Mientras recorría los pasillos de la sala de clases en el remozado Campus Juan Gómez Millas, me sorprendió que varias jóvenes de alrededor de 18 años levantaran la mano para contar sus experiencias. En medio de los rostros expectantes de mis más de cuarenta estudiantes de primer año de Periodismo no pasaba inadvertido el hecho de que quienes ahora querían hablar eran las más tímidas del grupo y a las que más les costaba expresarse en público.
Era el primer día de clases luego de casi dos meses de paros y tomas estudiantiles en casi la totalidad de los campus no sólo de la U. de Chile, sino de diversas universidades de todo el país. Un movimiento nacional detonado primero por las denuncias de acoso sexual en contra de profesores hacia sus alumnas, que luego instalaría una agenda de demandas feministas que iban desde la necesidad de actualizar los protocolos –cuando existían– para enfrentar dichos abusos hasta impulsar nuevos contenidos y bibliografías que apuntaran hacia la construcción de una educación no sexista y más democrática.

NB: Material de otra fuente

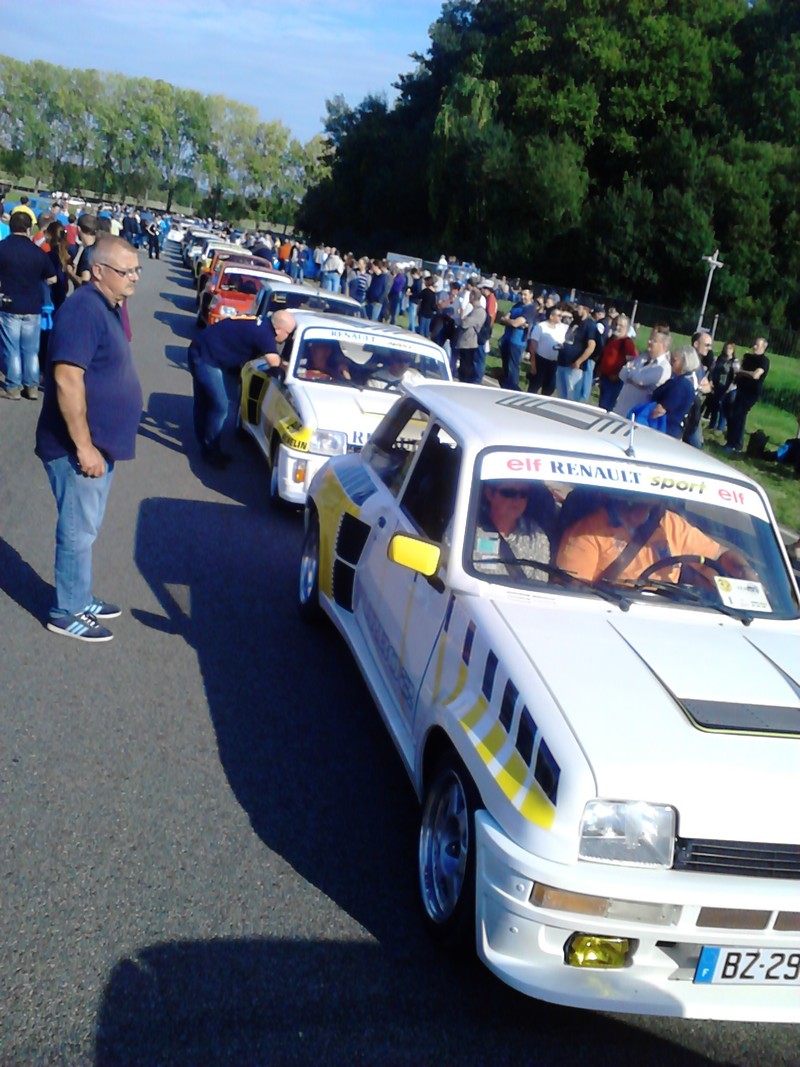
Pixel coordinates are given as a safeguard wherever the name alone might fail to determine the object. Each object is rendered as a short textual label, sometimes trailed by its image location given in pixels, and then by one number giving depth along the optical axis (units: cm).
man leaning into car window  1008
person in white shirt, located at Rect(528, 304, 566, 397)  1645
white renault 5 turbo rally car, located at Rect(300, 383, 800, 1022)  309
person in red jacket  1455
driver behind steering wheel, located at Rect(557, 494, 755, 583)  449
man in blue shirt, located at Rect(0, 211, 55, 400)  1120
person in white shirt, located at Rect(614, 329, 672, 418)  1188
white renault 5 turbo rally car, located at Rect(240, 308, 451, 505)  877
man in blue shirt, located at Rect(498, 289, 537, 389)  1814
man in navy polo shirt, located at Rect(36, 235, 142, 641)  523
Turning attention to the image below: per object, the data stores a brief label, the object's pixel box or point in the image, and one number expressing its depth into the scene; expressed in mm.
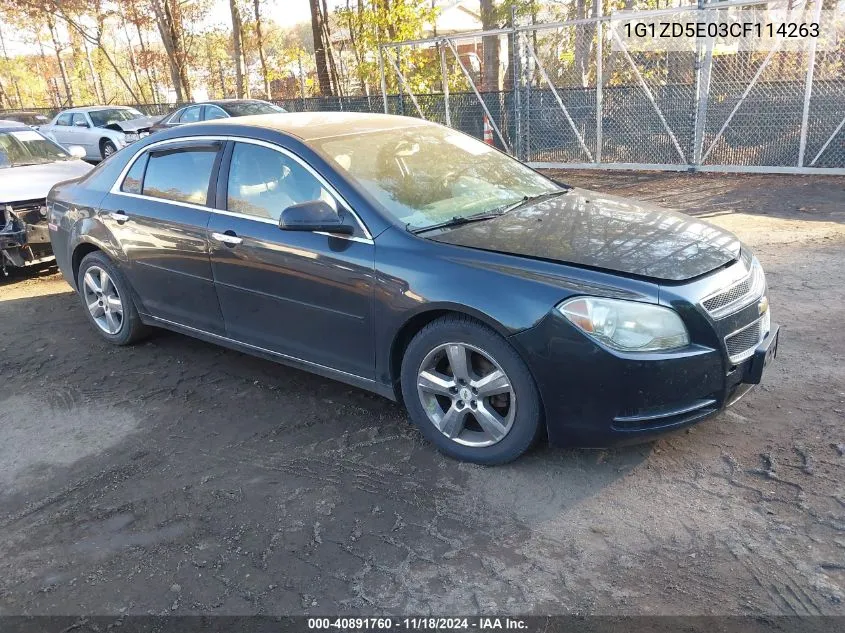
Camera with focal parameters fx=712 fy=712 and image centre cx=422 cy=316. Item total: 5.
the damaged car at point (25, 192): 7305
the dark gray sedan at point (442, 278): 3148
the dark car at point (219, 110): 14867
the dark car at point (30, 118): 22506
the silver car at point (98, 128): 18438
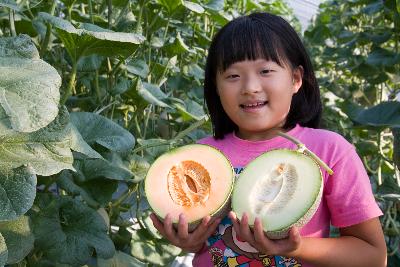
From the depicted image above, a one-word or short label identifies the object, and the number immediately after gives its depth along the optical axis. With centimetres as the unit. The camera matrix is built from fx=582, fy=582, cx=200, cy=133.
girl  78
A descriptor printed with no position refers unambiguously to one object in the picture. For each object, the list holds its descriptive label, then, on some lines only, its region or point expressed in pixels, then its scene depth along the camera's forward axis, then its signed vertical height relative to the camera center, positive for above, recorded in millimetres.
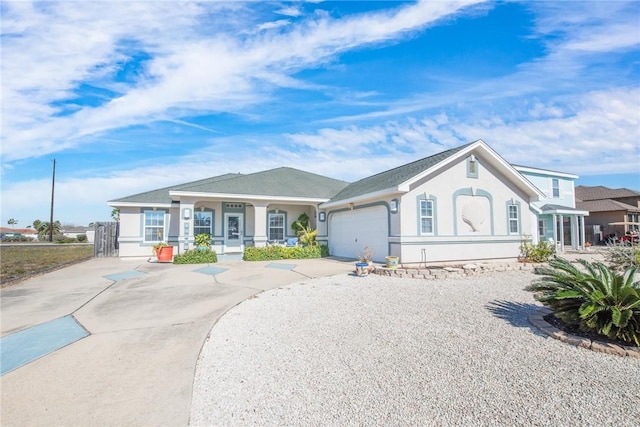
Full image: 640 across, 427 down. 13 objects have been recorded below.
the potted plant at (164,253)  14992 -994
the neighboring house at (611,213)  26828 +1642
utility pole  38794 +6060
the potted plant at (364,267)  10078 -1133
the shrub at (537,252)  13078 -818
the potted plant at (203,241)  14867 -434
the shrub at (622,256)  9352 -713
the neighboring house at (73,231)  68694 +151
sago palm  4062 -966
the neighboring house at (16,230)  84156 +438
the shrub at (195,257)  13797 -1102
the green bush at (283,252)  14828 -988
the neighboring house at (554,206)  19438 +1717
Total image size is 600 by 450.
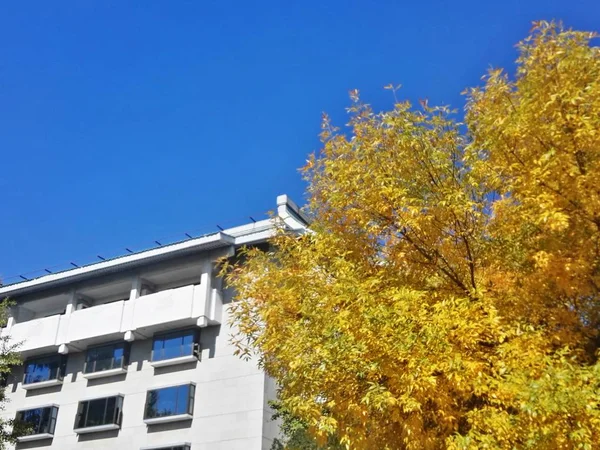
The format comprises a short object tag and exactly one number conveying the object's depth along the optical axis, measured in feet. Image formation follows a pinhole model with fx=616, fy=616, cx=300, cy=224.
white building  73.10
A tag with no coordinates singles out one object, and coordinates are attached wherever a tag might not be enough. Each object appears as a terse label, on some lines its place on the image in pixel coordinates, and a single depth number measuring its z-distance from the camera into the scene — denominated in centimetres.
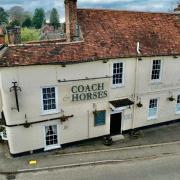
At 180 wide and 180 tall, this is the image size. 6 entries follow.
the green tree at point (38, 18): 10540
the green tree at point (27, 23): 9994
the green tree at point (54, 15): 11903
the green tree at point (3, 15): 10362
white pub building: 1899
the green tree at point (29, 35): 6148
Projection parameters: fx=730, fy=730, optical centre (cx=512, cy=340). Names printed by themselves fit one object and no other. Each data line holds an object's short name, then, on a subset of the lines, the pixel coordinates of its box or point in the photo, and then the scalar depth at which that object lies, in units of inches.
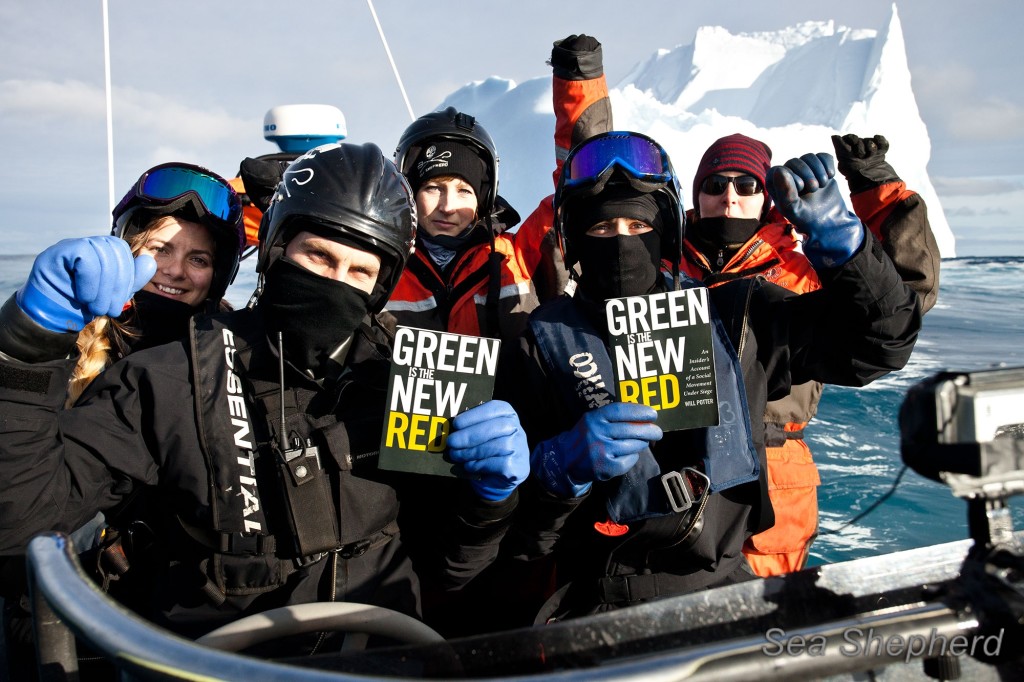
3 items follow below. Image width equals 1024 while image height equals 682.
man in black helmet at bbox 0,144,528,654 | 70.8
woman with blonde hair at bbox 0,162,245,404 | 100.3
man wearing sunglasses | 118.3
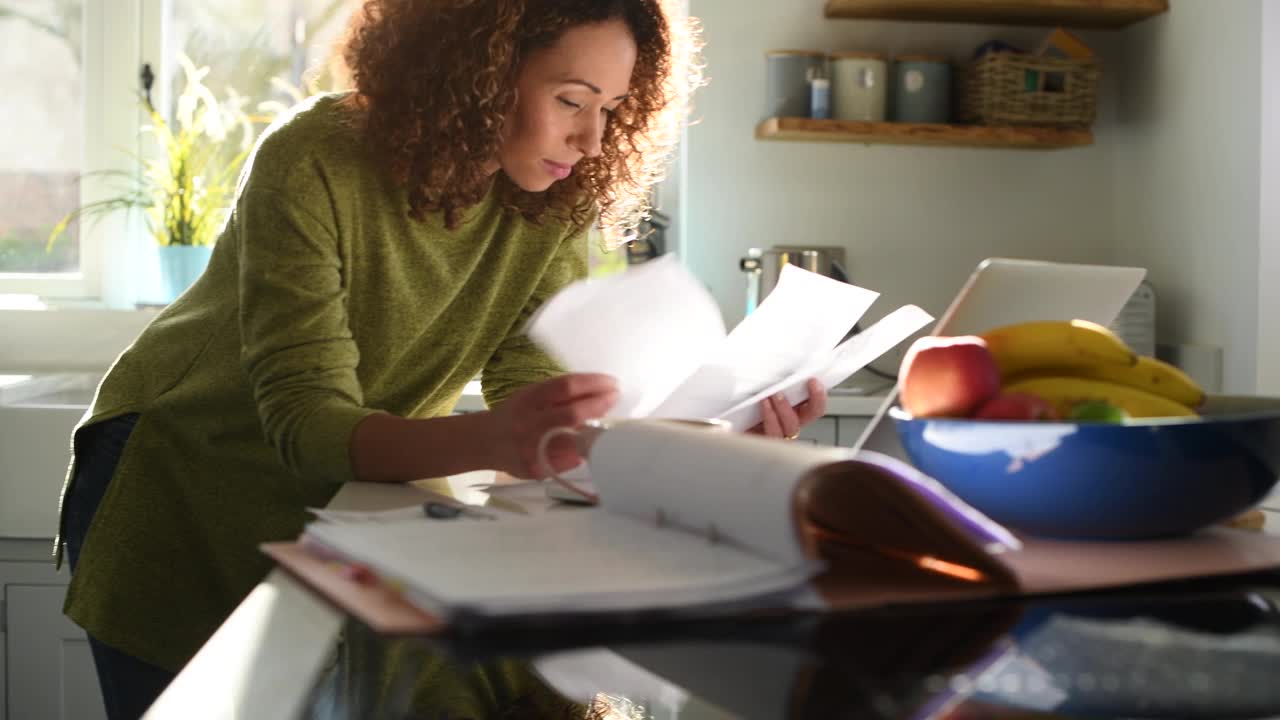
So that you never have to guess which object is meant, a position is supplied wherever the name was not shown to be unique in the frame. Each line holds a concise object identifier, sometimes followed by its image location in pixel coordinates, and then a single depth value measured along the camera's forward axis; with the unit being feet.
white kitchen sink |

Pero lo que motivaba el interés de estas jóvenes, muchas de ellas provenientes de regiones, no era el balance político de la movilización efectuado de manera amplia y con múltiples ejemplos que les permitían concluir que pese al costo de la paralización había valido la pena, ya que estaban conscientes de estar protagonizando un movimiento cuyo eje central apuntaba a un cambio cultural. No, lo que despertaba las ganas de hablar de las otrora introvertidas estudiantes era la pregunta por la experiencia personal, cotidiana, de ellas y también de sus compañeros enfrentados ya no como espectadores sino como protagonistas de una revuelta sin precedentes.
Algunas contaban que se sentían distintas en este retorno a la universidad. Una de ellas utilizó la metáfora de la caída de un velo que ahora le permitía ver una realidad que no había imaginado; otras decían que habían retornado a sus colegios para compartir la experiencia con estudiantes de otros cursos; una joven confesó que la relación con su madre ahora era distinta. Que ambas se hablaban desde otro lugar, más empoderado y respetuoso. Varias declararon que en estos dos meses de asambleas y discusiones habían aprendido a poner límites tanto a sus parejas como a sus padres y hermanos. Un compañero de la clase apuntó que ahora él tampoco era el mismo, que nunca se había detenido a reflexionar sobre lo que era el machismo y cómo los hombres estaban determinados a jugar roles que nunca nadie cuestionó. En pocos minutos la clase se transformó en un foro público sobre la experiencia personal de llevar a lo cotidiano aquello que ocupaba la agenda mediática de los últimos meses: la irrupción de los feminismos en las universidades chilenas y sus demandas de un cambio cultural.
Esta experiencia fue replicada por otras profesoras en cursos superiores. Una de ellas me comentó del contenido de algunas crónicas donde los futuros periodistas plasmaron su mirada sobre esta rebelión. Por ejemplo, la joven que luego de cuatro años de relación decidió romper porque su pareja no estaba de acuerdo con un nuevo trato más simétrico y democrático en el pololeo. O la rebeldía de las madres que en complicidad con sus hijas negociaban las rígidas reglas patriarcales por otras que ponían en tensión los roles tradicionales asignados de por vida.
La vuelta a clases sin duda será compleja y todos deberemos esforzarnos por cumplir con los contenidos que aseguran nuestro compromiso con una educación de calidad así como con los nuevos calendarios ya establecidos. Pero más allá de los malestares e irritación que este movimiento ha despertado en algunos sectores de académicos, lo que queda claro es que luego de este mayo del 2018, algo sustantivo cambió. Porque si revisamos los contenidos de las actas de acuerdo suscritas por autoridades y voceras de las asambleas de mujeres en las que se ponen sobre el tapete temas y normativas hasta ahora insuficientemente explicitadas, así como voluntades para avanzar en la construcción de una universidad más democrática e inclusiva, y observamos lo que nuestros propios estudiantes nos cuentan, podemos tener la convicción de que la universidad que retorna a la normalidad luego de este histórico movimiento es significativamente mejor que la que existía hace sólo dos meses.